Authors: Shayne O'Brien*, Texas State University, Thomas J Ballinger, Texas State University, Thomas Mote, University of Georgia, Marco Tedesco, Lamont-Doherty Earth Observatory, Columbia University, Dirk van As, Geological Survey of Denmark and Greenland
Topics: Climatology and Meteorology, Polar Regions
Keywords: Climate, Greenland, Glacier, Circulation, Atmosphere
Session Type: Poster
Start / End Time: 8:00 AM / 9:40 AM
Room: Lincoln 2, Marriott, Exhibition Level
Presentation File: No File Uploaded
Four decades of surface melt extent and extreme mass loss have been identified on the Greenland Ice Sheet through satellite monitoring technology, though little is known about the preconditioning atmospheric factors and englacial temperature response to multi-day surface melt events. In this study, daily air temperature observations at 2.6 meters above the ice surface were obtained from the Programme for Monitoring of the Greenland Ice Sheet (PROMICE) on-ice weather stations for West Greenland transects at Thule, Upernavik, Kangerlussuaq, Nuuk, and Qassimiut.
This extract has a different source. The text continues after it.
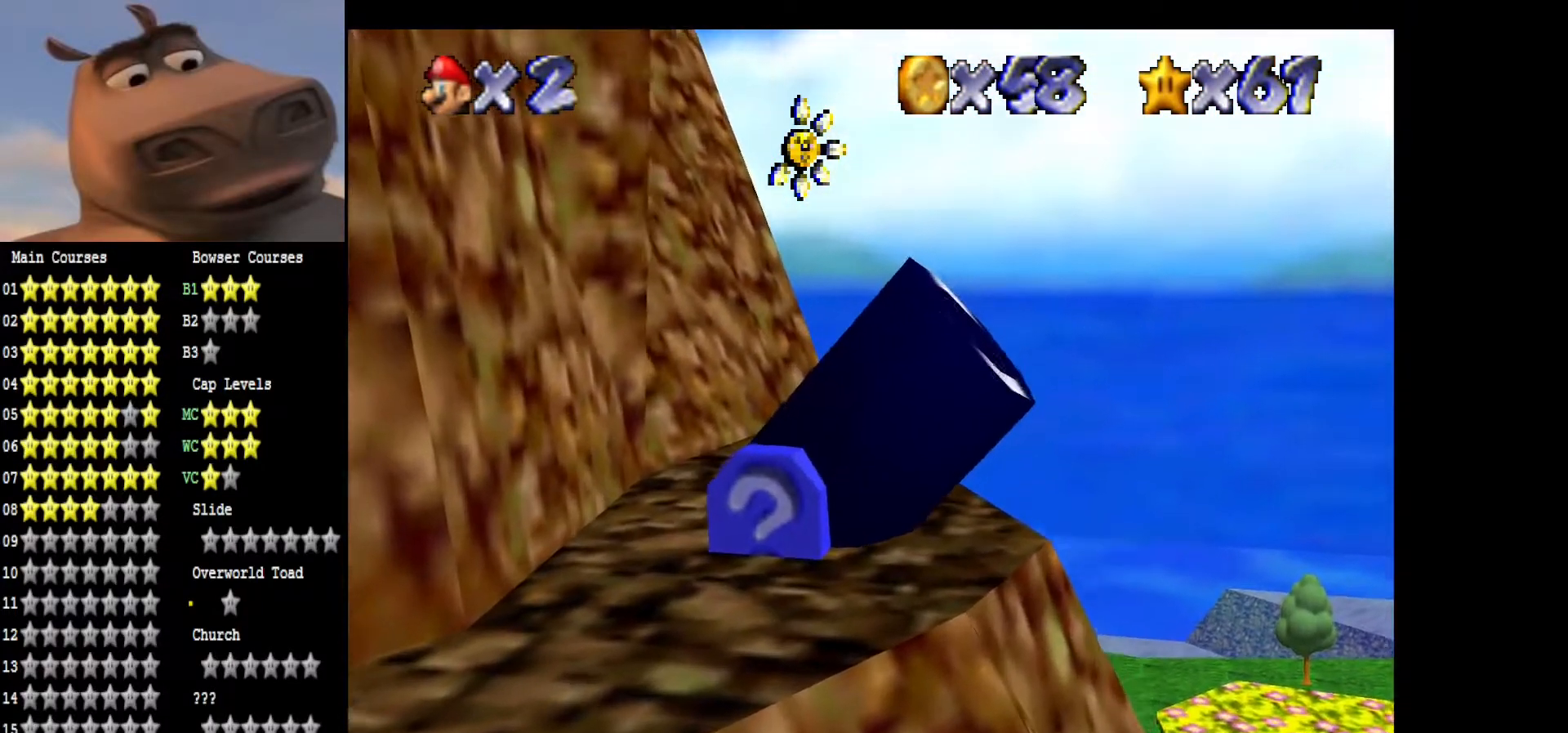
{"buttons": [], "left_stick": "up-right", "right_stick": "center", "events": [[250, "left_stick", "up-right"]]}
These data are evaluated for persistent melt events (i.e. days with surface temperature > 0°C). Annual frequencies of these events lasting 3 – 7 consecutive days are identified across the last decade. Using a composite approach, the melt events are then related to temporally overlapping observations of shortwave and longwave radiation fluxes, as well as to the Greenland Blocking Index (mean 500 hPa geopotential height over Greenland), to identify the potential local and large-scale drivers of persistent melt. Analysis of englacial temperature measurements taken from thermistors placed within the ice at ~1m depth intervals to ~10m serves to further understanding of the percolation of meltwater from the surface to depth during surface melt events.